* WORK INSTRUCTIONS:
Look through the material below and copy every line containing the word "wall".

* RECORDS TO USE:
____
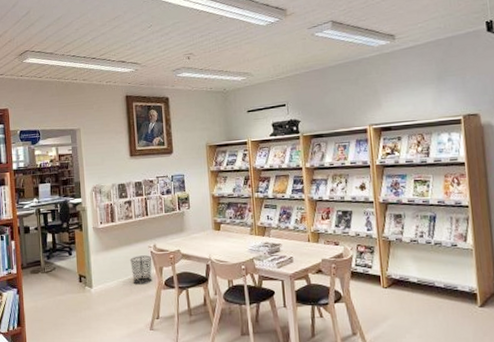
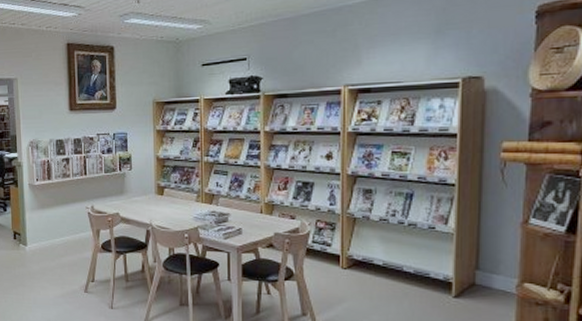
waste bin: present [130,255,152,285] -> none [66,216,89,246]

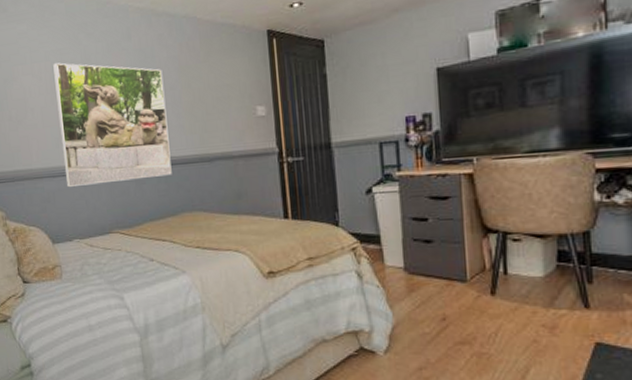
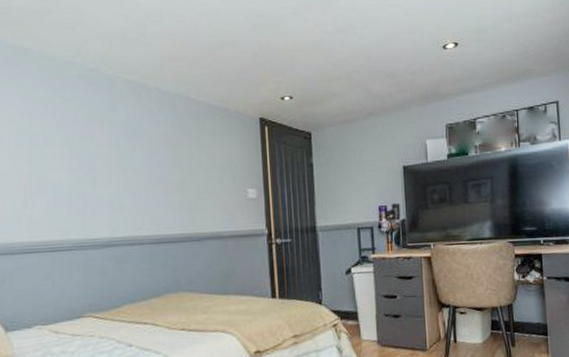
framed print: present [53,62,172,187] -> none [20,127,157,265]

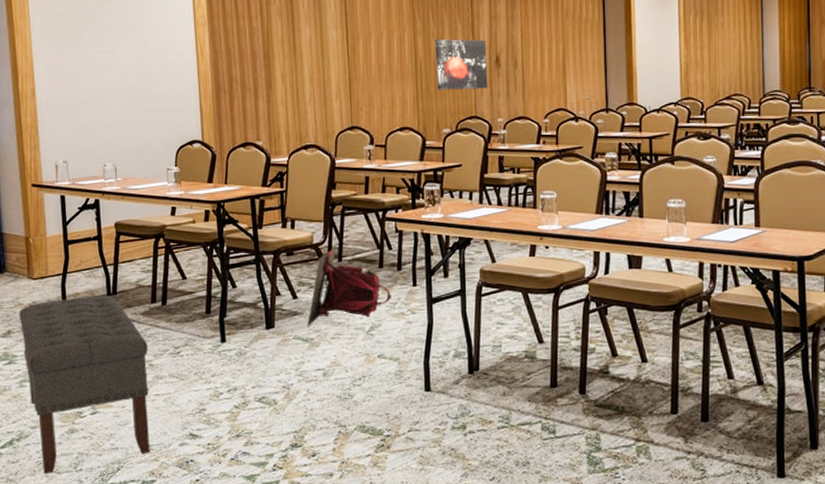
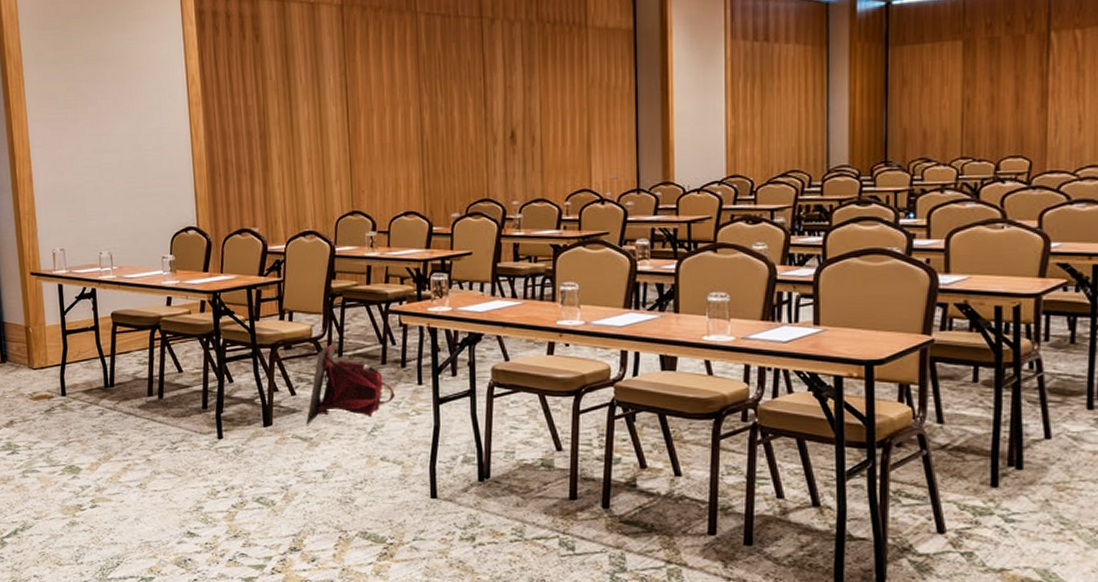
bench: present [19,294,150,475] -> none [20,386,149,566]
wall art: present [435,38,488,90] -> none [443,113,502,171]

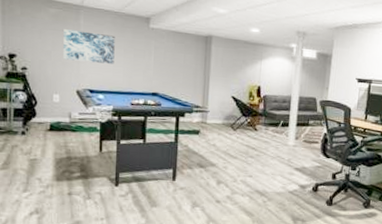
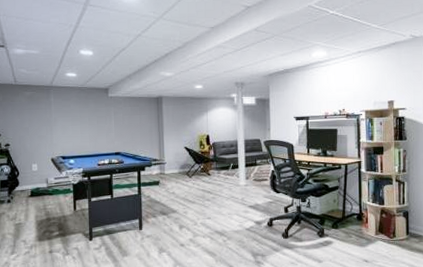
wall art: present [63,29,115,64] -> none [38,107,81,133]

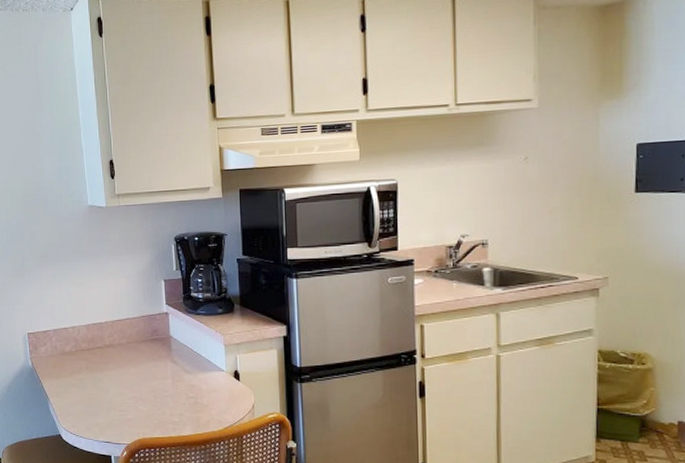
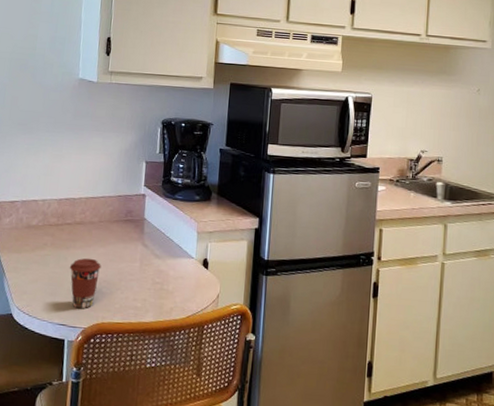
coffee cup: none [106,378,135,427] -> present [69,258,101,309]

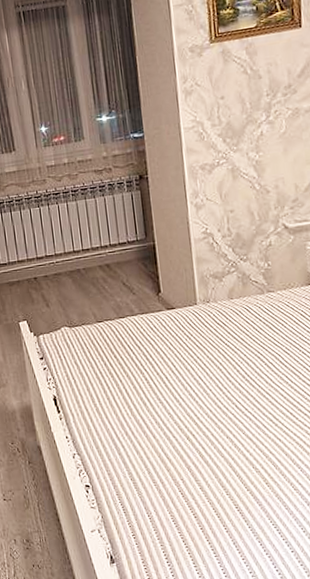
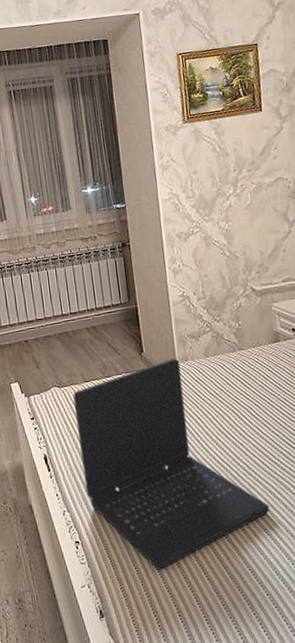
laptop: none [84,300,298,519] -> present [73,358,270,570]

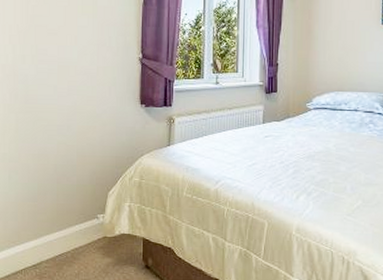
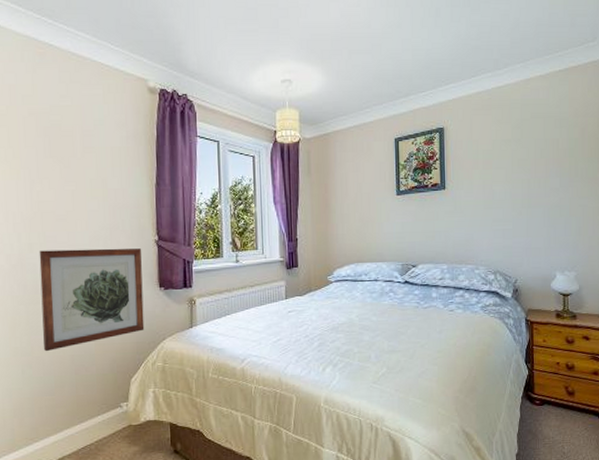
wall art: none [29,62,126,160] -> present [39,248,145,352]

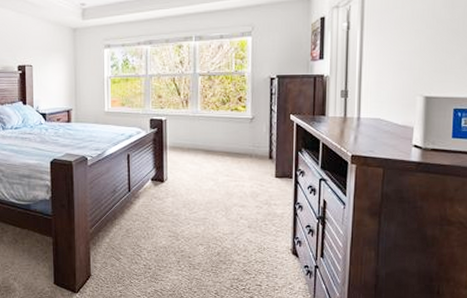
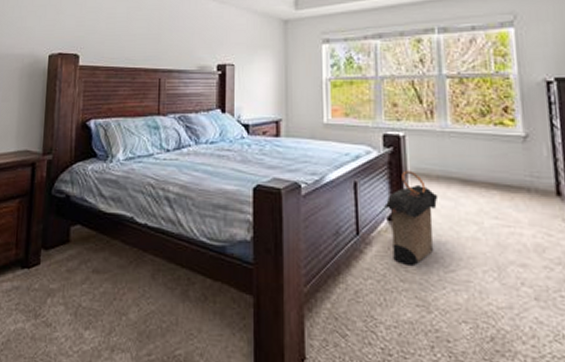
laundry hamper: none [148,145,188,210] -> present [383,170,438,265]

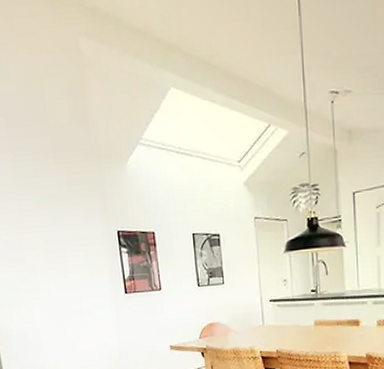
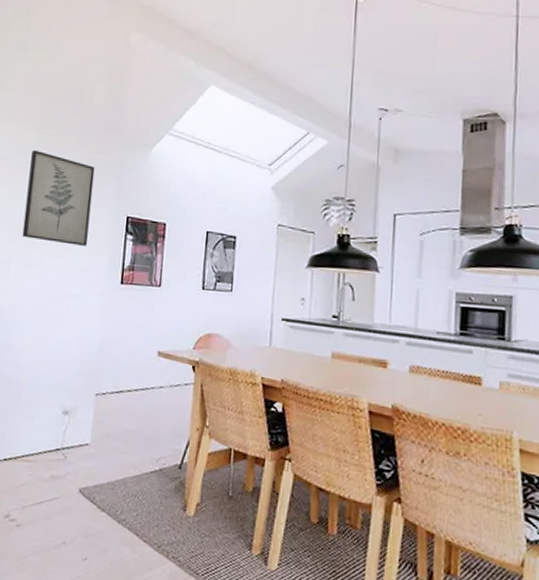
wall art: none [10,178,87,266] -> present [22,149,95,246]

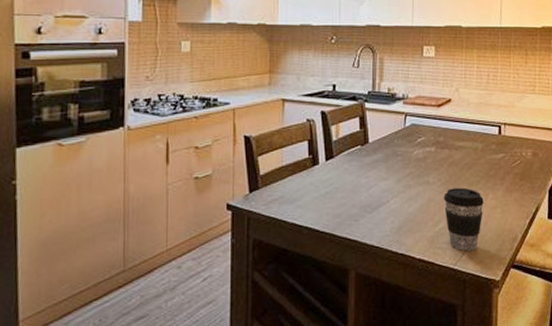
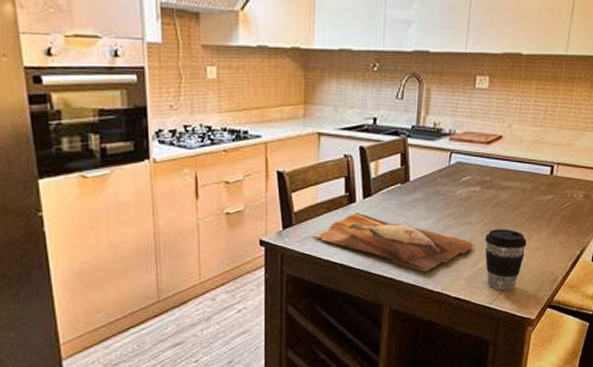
cutting board: none [279,175,434,233] -> present [313,213,475,272]

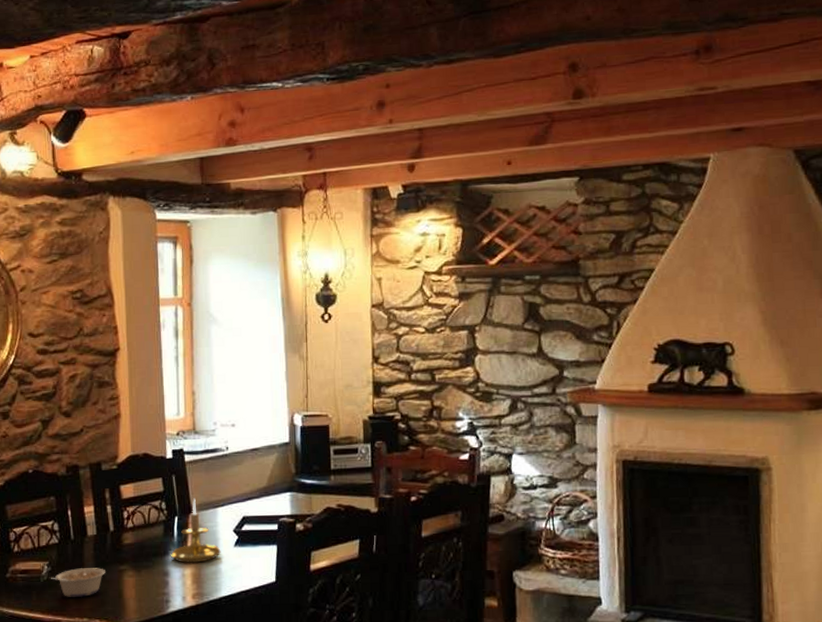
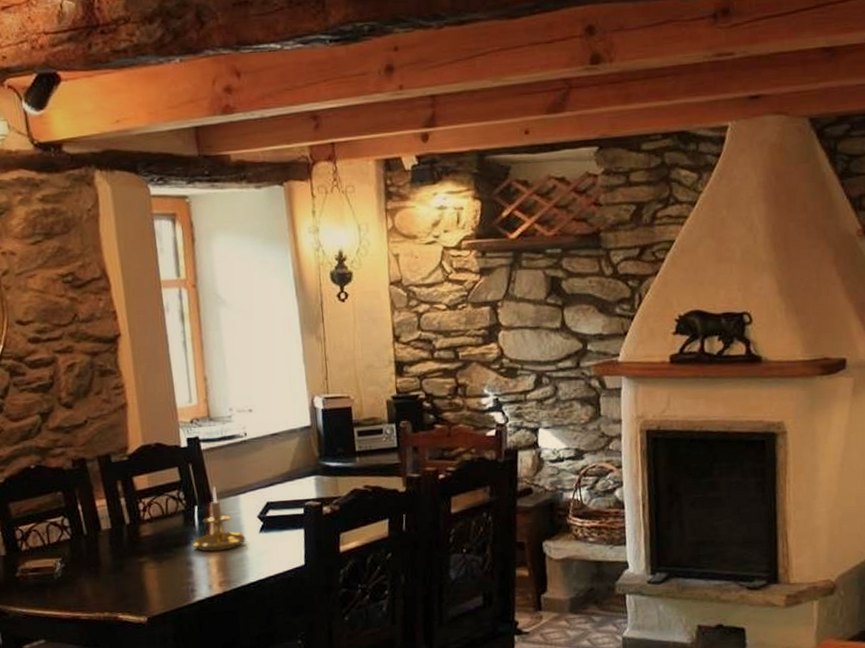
legume: present [50,568,105,598] -> none [64,561,124,593]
____
* SOLVED PROBLEM:
wall art: present [435,38,488,90] -> none [443,113,502,171]
wall art: present [63,29,115,64] -> none [38,107,81,133]
wall art: none [29,62,126,160] -> present [39,248,145,352]
wall art: none [10,178,87,266] -> present [22,149,95,246]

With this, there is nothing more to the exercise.